__How to complete this task__. Scan the records for the line containing "image of stomach"; extract it and all later lines, verbatim, through the end, and nothing before it.

(Saved entries)

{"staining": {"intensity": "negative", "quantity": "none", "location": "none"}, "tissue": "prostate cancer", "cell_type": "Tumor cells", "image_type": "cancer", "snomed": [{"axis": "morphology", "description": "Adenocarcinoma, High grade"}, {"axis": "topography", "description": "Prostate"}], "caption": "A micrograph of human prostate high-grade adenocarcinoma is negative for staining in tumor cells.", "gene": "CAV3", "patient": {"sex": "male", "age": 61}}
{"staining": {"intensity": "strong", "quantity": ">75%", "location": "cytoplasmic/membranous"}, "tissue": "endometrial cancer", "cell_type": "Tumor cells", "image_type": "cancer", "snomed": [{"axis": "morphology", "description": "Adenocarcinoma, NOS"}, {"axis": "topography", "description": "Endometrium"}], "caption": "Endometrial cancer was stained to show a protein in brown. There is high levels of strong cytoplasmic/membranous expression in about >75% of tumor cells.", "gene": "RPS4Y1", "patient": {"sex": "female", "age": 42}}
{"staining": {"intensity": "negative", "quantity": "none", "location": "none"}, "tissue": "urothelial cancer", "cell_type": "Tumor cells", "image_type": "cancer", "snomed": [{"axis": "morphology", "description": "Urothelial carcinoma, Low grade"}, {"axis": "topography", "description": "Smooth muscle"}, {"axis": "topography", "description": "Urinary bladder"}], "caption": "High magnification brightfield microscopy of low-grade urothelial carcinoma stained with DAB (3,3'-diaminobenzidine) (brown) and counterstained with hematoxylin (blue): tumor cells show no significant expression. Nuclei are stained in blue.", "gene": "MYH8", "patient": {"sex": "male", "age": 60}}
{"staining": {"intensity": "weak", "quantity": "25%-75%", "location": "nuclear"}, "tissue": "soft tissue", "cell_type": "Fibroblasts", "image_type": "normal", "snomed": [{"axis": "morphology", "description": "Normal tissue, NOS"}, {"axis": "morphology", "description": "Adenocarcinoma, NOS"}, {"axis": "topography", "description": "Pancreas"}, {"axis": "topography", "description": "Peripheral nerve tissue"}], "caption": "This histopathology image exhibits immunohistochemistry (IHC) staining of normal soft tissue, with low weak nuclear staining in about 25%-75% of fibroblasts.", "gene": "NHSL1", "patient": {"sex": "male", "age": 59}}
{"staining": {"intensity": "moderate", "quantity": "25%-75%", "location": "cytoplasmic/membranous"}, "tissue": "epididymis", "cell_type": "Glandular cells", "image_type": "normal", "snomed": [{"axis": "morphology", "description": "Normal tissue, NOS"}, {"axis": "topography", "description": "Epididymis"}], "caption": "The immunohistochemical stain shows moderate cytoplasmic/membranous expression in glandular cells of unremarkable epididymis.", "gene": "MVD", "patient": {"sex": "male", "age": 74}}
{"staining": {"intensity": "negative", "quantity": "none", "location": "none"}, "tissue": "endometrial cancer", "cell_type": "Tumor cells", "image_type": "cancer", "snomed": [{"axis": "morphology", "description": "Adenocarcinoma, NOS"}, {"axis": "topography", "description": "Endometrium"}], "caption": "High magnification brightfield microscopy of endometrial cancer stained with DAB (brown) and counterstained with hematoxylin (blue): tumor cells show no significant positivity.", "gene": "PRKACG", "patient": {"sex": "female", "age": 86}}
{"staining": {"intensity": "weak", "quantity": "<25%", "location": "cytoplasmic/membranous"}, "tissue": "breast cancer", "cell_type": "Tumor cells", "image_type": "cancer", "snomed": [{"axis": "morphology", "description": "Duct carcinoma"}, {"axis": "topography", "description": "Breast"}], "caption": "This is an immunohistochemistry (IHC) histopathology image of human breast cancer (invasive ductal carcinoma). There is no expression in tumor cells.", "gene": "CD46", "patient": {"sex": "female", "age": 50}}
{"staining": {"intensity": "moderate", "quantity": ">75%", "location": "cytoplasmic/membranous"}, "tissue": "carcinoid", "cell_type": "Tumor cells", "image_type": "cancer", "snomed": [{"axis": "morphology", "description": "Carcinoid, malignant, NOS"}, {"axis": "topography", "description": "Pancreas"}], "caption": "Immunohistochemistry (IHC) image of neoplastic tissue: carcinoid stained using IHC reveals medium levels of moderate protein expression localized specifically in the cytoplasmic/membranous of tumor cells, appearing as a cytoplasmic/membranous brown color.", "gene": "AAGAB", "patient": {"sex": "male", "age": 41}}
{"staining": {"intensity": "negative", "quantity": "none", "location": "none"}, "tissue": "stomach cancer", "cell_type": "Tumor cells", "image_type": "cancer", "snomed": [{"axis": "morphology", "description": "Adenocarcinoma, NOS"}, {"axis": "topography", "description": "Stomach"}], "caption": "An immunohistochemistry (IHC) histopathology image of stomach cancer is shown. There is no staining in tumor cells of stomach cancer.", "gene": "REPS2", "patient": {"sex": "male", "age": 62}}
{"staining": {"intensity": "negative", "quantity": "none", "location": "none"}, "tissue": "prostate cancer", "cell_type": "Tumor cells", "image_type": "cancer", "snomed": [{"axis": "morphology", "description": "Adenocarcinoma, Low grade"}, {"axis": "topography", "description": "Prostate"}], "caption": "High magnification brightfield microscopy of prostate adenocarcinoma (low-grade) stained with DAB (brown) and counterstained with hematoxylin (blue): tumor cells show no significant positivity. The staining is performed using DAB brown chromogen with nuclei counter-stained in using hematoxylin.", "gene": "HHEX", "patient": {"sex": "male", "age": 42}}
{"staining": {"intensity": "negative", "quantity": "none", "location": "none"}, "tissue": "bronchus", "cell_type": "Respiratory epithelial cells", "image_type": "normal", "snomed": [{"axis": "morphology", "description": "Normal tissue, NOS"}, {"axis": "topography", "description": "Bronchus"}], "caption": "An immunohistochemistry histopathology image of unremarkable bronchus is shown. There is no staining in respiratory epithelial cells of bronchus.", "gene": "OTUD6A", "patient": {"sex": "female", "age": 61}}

__Result below__.
{"staining": {"intensity": "negative", "quantity": "none", "location": "none"}, "tissue": "stomach cancer", "cell_type": "Tumor cells", "image_type": "cancer", "snomed": [{"axis": "morphology", "description": "Adenocarcinoma, NOS"}, {"axis": "topography", "description": "Stomach"}], "caption": "An immunohistochemistry (IHC) histopathology image of stomach cancer is shown. There is no staining in tumor cells of stomach cancer.", "gene": "REPS2", "patient": {"sex": "male", "age": 62}}
{"staining": {"intensity": "negative", "quantity": "none", "location": "none"}, "tissue": "prostate cancer", "cell_type": "Tumor cells", "image_type": "cancer", "snomed": [{"axis": "morphology", "description": "Adenocarcinoma, Low grade"}, {"axis": "topography", "description": "Prostate"}], "caption": "High magnification brightfield microscopy of prostate adenocarcinoma (low-grade) stained with DAB (brown) and counterstained with hematoxylin (blue): tumor cells show no significant positivity. The staining is performed using DAB brown chromogen with nuclei counter-stained in using hematoxylin.", "gene": "HHEX", "patient": {"sex": "male", "age": 42}}
{"staining": {"intensity": "negative", "quantity": "none", "location": "none"}, "tissue": "bronchus", "cell_type": "Respiratory epithelial cells", "image_type": "normal", "snomed": [{"axis": "morphology", "description": "Normal tissue, NOS"}, {"axis": "topography", "description": "Bronchus"}], "caption": "An immunohistochemistry histopathology image of unremarkable bronchus is shown. There is no staining in respiratory epithelial cells of bronchus.", "gene": "OTUD6A", "patient": {"sex": "female", "age": 61}}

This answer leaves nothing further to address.